Aposentada, Joanna Maranhão diz ter mais tempo para falar sobre abusos
Joanna Maranhão se aposentou das competições de natação em 2018. Hoje, aos 31 anos, pode se dedicar a outra questão que impactou sua vida: o abuso sexual.
Em entrevista exibida ontem no programa Altas Horas, da Rede Globo, Joanna afirmou que tem conseguido dedicar mais tempo à sua ONG, a Infância Livre, desde que deixou as piscinas. Por isso, tem viajado por todo o Brasil para falar do abuso contra crianças - crime do qual ela também foi vítima durante a infância.
"Estou tendo mais tempo de fazer mais palestras, estou rodando o Brasil inteiro. Antes, com tanto treino, eu não conseguia", contou. Segundo ela, quase 70% dos abusos contra crianças acontecem dentro de casa; por isso, é importante educar crianças as respeito e falar abertamente sobre o tema.
"É super importante que a gente não exima a escola desse papel fundamental de educar. A escola e a família, são esses dois pilares que têm que falar com essas crianças. Isso não é incentivar a sexualidade de uma criança. A criança, quando sofre abuso e consegue verbalizar isso, tem estudos que mostram que ela tem muito menos trauma. Eu tomei remédio por quase 16 anos, tentei suicídio duas vezes. Temos que pensar em todas essas nuances", disse ela.
"Se a gente for para essa Justiça punitiva - que precisa existir, porque (o abuso) é um crime -, a gente se sente muito impotente. E eu fui com uma criança estuprada, de cinco anos, hímen rompido, com DST, e ela demorou um mês para falar quem foi. E eu não consegui fazer com que o abusador fosse preso. Às vezes, não depende da gente. Eu entendi que teria que dar a ela um suporte para ela viver em equilíbrio", declarou também.
Caso de Joanna Maranhão virou lei
Diante da plateia presente no programa, Joanna relembrou sua própria história.
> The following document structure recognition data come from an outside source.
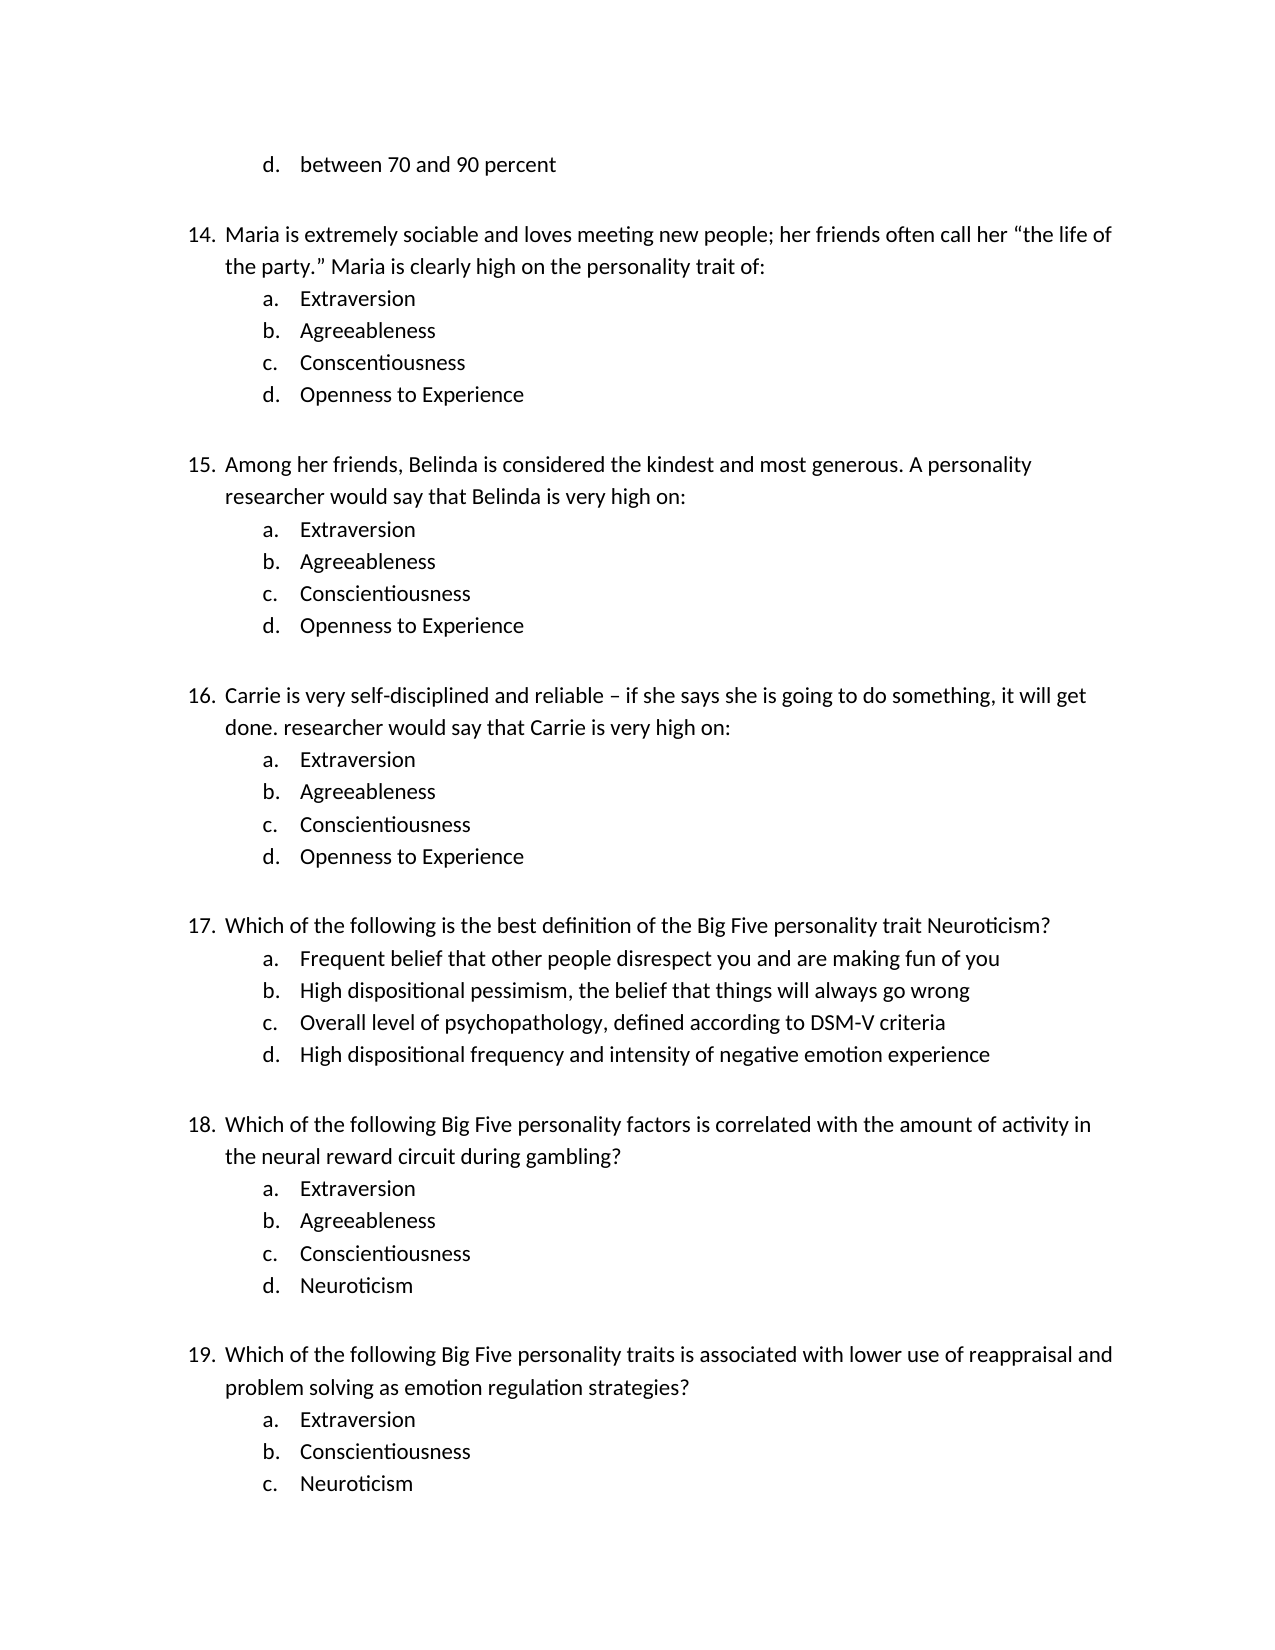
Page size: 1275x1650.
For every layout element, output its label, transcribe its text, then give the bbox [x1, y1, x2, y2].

list Which of the following Big Five personality traits is associated with lower use of reappraisal and problem solving as emotion regulation strategies? [187, 1341, 1125, 1401]
list Extraversion [262, 1174, 1125, 1202]
list Agreeableness [262, 547, 1125, 575]
list between 70 and 90 percent [262, 150, 1125, 178]
list Conscientiousness [262, 1437, 1125, 1465]
list Maria is extremely sociable and loves meeting new people; her friends often call her “the life of the party.” Maria is clearly high on the personality trait of: [187, 220, 1125, 280]
list Frequent belief that other people disrespect you and are making fun of you [262, 944, 1125, 972]
list Extraversion [262, 1405, 1125, 1433]
list Openness to Experience [262, 842, 1125, 870]
list High dispositional frequency and intensity of negative emotion experience [262, 1040, 1125, 1068]
list Neuroticism [262, 1469, 1125, 1497]
list Extraversion [262, 284, 1125, 312]
list Extraversion [262, 745, 1125, 773]
list Conscientiousness [262, 810, 1125, 838]
list Neuroticism [262, 1271, 1125, 1299]
list Among her friends, Belinda is considered the kindest and most generous. A personality researcher would say that Belinda is very high on: [187, 450, 1125, 511]
list Which of the following is the best definition of the Big Five personality trait Neuroticism? [187, 912, 1125, 939]
list Conscientiousness [262, 579, 1125, 607]
list Agreeableness [262, 1207, 1125, 1234]
list Which of the following Big Five personality factors is correlated with the amount of activity in the neural reward circuit during gambling? [187, 1110, 1125, 1170]
list Agreeableness [262, 316, 1125, 344]
list Openness to Experience [262, 611, 1125, 639]
list Extraversion [262, 515, 1125, 543]
list Carrie is very self-disciplined and reliable – if she says she is going to do something, it will get done. researcher would say that Carrie is very high on: [187, 681, 1125, 741]
list High dispositional pessimism, the belief that things will always go wrong [262, 976, 1125, 1004]
list Openness to Experience [262, 381, 1125, 409]
list Conscientiousness [262, 1239, 1125, 1267]
list Overall level of psychopathology, defined according to DSM-V criteria [262, 1008, 1125, 1036]
list Agreeableness [262, 777, 1125, 806]
list Conscentiousness [262, 348, 1125, 376]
E destacou também a importância do diálogo em casa.
"Eu tive um treinador que começou a me dar treino no ano de 1995. E sempre me fez com que eu me sentisse muito especial - eu já tinha talento, era a menina mais prodígio. Aquela relação de dependência, de poder, foi estabelecida. Eu tinha oito anos quando comecei a treinar com ele. No final do ano, ele foi demitido e eu falei para minha mãe que queria seguir para onde ele fosse. Até que um dia acabou o treino, todo mundo sai da água, só fica a Joanna, e ele coloca a mão dentro do meu maiô. Eu achei estranho. Não tinha tido esse diálogo em casa, até que percebi que tinha que fugir dele. Parar de nadar não era uma opção. Então falei para minha mãe para trocar de escola, de clube. Fui seguindo a minha vida sem saber a gravidade do que eu tinha passado", contou.
"Quando fui para uma terapia, me dei o o direito de verbalizar, de me libertar da culpa. Me sentia culpada suja. Foi para minha terapeuta, minha família, meu ex-marido (Rafael), para o pessoal da seleção. E eu trouxe isso a público, sem ter ideia dos desdobramentos disso. Faz 11 anos", completou.
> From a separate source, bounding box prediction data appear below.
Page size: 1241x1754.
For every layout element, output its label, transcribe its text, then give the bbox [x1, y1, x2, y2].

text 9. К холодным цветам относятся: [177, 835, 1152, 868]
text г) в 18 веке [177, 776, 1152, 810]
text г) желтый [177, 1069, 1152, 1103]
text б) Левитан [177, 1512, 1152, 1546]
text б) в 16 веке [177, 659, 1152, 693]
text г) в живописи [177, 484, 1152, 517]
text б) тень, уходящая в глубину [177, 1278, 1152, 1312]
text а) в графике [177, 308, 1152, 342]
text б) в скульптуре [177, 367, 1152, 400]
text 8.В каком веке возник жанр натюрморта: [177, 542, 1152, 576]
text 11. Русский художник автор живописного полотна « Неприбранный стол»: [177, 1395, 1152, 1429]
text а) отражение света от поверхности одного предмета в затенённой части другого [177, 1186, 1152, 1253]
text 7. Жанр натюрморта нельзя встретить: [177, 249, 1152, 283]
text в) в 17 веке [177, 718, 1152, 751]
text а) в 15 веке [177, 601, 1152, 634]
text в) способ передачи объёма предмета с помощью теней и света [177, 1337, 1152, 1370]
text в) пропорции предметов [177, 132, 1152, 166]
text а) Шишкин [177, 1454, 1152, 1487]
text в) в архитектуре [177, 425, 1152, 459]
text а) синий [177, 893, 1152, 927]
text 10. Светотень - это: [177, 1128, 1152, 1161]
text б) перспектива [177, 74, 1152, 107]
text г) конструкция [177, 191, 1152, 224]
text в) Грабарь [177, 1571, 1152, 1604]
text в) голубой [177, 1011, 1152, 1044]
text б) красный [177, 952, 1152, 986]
O caso de Joanna acabou mudando a legislação. Em vigor desde 2012, a chamada Lei Joanna Maranhão determina que o prazo de prescrição de crimes sexuais contra menores de idade só começa a contar quando elas completam 18 anos. Além disso, determina que crimes com maior gravidade terão prazo de 20 anos a partir da maioridade da vítima para que sejam feitas as denúncias.
"Quando eu trouxe minha história à tona, eu fui processada por ele (técnico). Tinha 21 anos e o crime tinha prescrito. Até então, a legislação dizia que, quando a vítima fazia 18 anos, o crime prescrevia. Não faz o menor sentido - a vítima, principalmente criança, não sabe o que é, só fala o que é na maturidade", lembrou a ex-nadadora, indo além.
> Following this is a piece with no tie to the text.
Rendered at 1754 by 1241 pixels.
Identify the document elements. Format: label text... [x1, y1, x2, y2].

"O abuso é colocado onde existe relação de poder. Em uma sociedade sexista, machista, patriarcal, a gente tem muitas mais mulheres vítimas do que homens. Mas no meu trabalho, eu procuro não fazer esse recorte. Meninos também são abusados. Em escolinhas de futebol, a gente vê muito isso. É importante a gente falar isso", declarou.